Nyberg stond op, maar bleef in de deuropening staan.
‘Wat weet jij van transplantaties?’ vroeg hij.
‘Niet bijzonder veel’, antwoordde Wallander. ‘Ik weet dat ze voorkomen, dat het steeds gebruikelijker wordt, dat het steeds meer organen betreft. Maar ik hoop ook dat ik het zelf niet mee hoef te maken. Het moet vreemd zijn om het hart van een ander mens in je lichaam te hebben.’

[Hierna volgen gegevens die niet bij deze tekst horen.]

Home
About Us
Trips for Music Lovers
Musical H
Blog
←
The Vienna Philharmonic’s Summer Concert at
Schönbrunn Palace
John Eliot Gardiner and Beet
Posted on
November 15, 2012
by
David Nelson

‘Ik heb gepraat met een arts in Lund, ene Strömberg’, zei Nyberg. ‘Hij heeft mij een aardig inzicht gegeven. Hij vertelde onder andere dat de transplantatietechniek ook een op z’n zachtst gezegd duistere kant heeft. Niet alleen dat mensen in de arme delen van de wereld in wanhoop hun eigen organen verkopen om te kunnen overleven. Dat is natuurlijk een activiteit met veel duistere kanten, vooral uit moreel oogpunt. Maar hij noemde ook iets wat nog erger is.’
Nyberg stopte opeens en keek Wallander vragend aan.
‘Ik heb de tijd’, zei Wallander. ‘Ga door.’
‘Voor mij klonk het volkomen onbegrijpelijk,’ zei Nyberg, ‘maar Strömberg overtuigde mij ervan dat er geen grenzen zijn aan wat mensen bereid zijn te doen om geld te verdienen.’
‘Dat wist je toch al wel’, zei Wallander verwonderd.
‘Die grenzen schuiven de hele tijd op’, zei Nyberg. ‘Grenzen waarvan je al dacht dat ze de uiterste waren.’